Proof of Concept (PoC): "Is this technically possible?"

A PoC answers a feasibility question. Can the API actually do what I think? Can this model hit the latency I need? PoCs are not for users. They're for you. Build only when there's real technical risk — most app ideas in 2026 have zero technical risk.

Prototype: "Does this feel right?"

A prototype is a clickable mockup. Figma, a design tool, even slides. It answers UX questions: do users understand the flow? Is the value clear in 5 seconds? Show it to 10 target users before writing code. Prototypes save weeks.

MVP: "Will people pay?"

An MVP is a real, working product narrow enough to test the commercial hypothesis. It should do one thing end-to-end well enough that someone hands you money. Not five things mediocre. One.

The decision tree

  • Real technical unknowns? → PoC first (1–3 days).
  • Flow or value-prop unclear? → Prototype (3–5 days).
  • Demand unproven? → 48-hour demand test, not an MVP.
  • Demand proven? → MVP, scoped to one workflow (2–3 weeks max).

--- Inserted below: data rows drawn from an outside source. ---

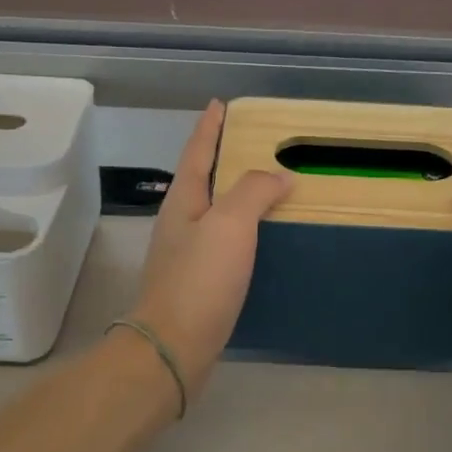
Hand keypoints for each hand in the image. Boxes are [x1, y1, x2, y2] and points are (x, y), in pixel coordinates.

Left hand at [130, 101, 291, 397]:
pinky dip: (244, 230)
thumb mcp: (229, 225)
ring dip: (236, 195)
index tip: (220, 104)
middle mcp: (180, 223)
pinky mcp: (199, 283)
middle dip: (224, 158)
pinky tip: (262, 239)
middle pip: (202, 180)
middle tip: (257, 144)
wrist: (174, 346)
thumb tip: (278, 176)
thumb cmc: (199, 280)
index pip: (196, 152)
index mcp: (183, 202)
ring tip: (268, 187)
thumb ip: (253, 192)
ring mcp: (187, 255)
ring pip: (215, 212)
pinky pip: (225, 242)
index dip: (209, 127)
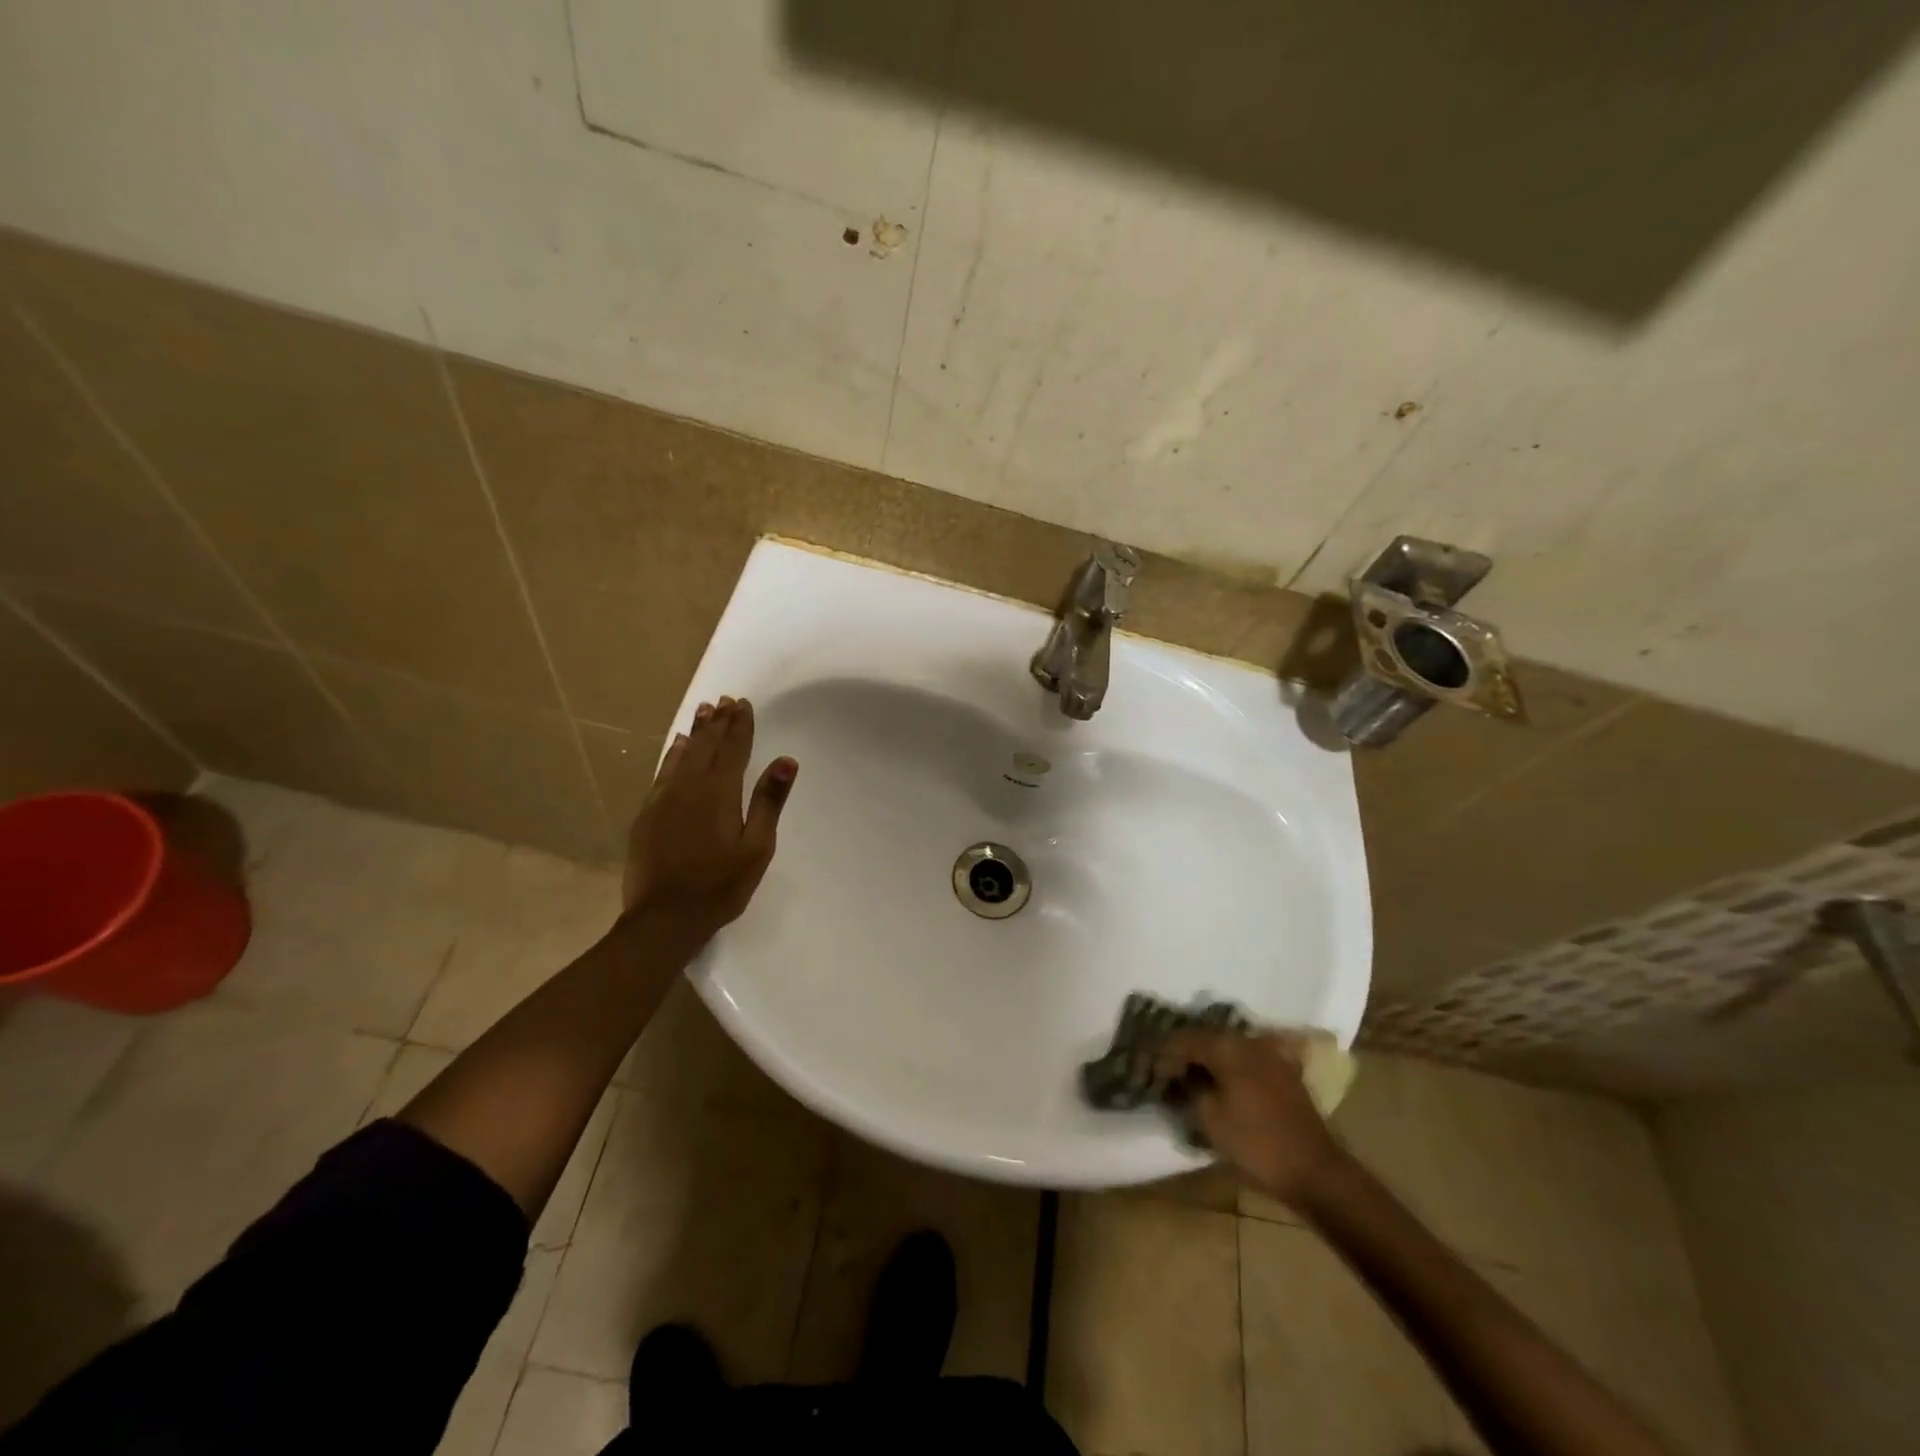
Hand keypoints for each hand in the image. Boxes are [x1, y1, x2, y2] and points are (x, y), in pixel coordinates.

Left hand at [621, 696, 797, 942]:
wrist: (663, 918)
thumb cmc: (719, 885)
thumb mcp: (757, 848)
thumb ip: (769, 801)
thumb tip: (786, 761)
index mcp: (720, 793)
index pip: (733, 749)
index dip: (740, 725)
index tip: (743, 703)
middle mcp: (689, 787)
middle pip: (706, 746)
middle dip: (718, 722)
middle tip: (724, 700)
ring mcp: (663, 798)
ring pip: (682, 754)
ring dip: (696, 732)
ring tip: (704, 711)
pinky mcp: (647, 813)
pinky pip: (662, 771)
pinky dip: (673, 754)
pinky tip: (677, 747)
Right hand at [1158, 1029, 1348, 1207]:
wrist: (1315, 1171)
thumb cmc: (1255, 1144)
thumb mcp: (1208, 1118)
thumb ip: (1189, 1089)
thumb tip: (1181, 1076)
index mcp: (1227, 1046)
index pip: (1183, 1039)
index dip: (1163, 1055)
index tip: (1150, 1072)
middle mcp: (1249, 1040)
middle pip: (1206, 1038)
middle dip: (1185, 1053)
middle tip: (1168, 1074)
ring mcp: (1271, 1054)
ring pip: (1228, 1048)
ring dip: (1209, 1060)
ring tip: (1193, 1079)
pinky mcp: (1285, 1072)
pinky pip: (1248, 1060)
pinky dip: (1231, 1068)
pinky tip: (1223, 1084)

The trap most founders fall into

They call a 12-feature, 3-month build an "MVP." It isn't. That's a product. A real MVP is embarrassingly small — see The Vibe-Coding Trap for why AI tools make this trap worse, not better.

The honest sequence

Validation → Prototype → MVP → Product. Skip steps and you'll either build the wrong thing or build it for nobody. The good news: validation and prototyping together cost a long weekend.